My OB is being very clear that things can change at anytime that can cause immediate delivery. But she's being cautiously optimistic that we can cook these girls in the hospital for another 2-4 weeks getting them to at least 34-36 weeks.
This has gotten longer than I had intended, but I really want to get out the message of how quickly pre-e can develop and progress. The scariest thing for me has been that I don't really feel sick, even though I really am still facing a potentially dangerous situation. The few symptoms that I do have, I wouldn't have thought twice before this about blaming on normal pregnancy stuff.
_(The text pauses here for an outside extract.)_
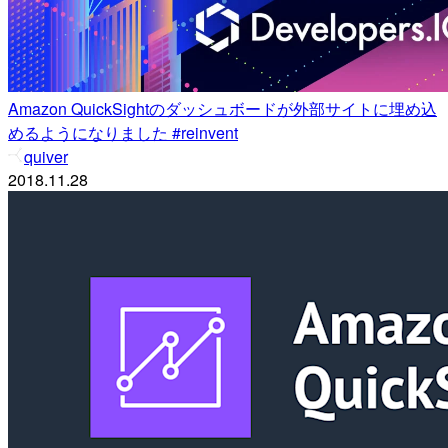
Amazon QuickSightのダッシュボードが外部サイトに埋め込
めるようになりました #reinvent
quiver
2018.11.28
So, if there is anything I can pass on it's this - listen to your gut and trust your instincts. When they tell you to report just feeling 'off'' do it! It's better to be safe than sorry. Also, you are your own advocate, so don't be afraid to speak up, and do what you feel you need to do to protect yourself and your baby - and never apologize to yourself or others for seemingly going overboard. I would rather appear overboard or overly cautious any day, then to not report something because I thought they'd think I was a pest.
Thanks for listening, and if you can send some T&P our way that would be much appreciated!!!!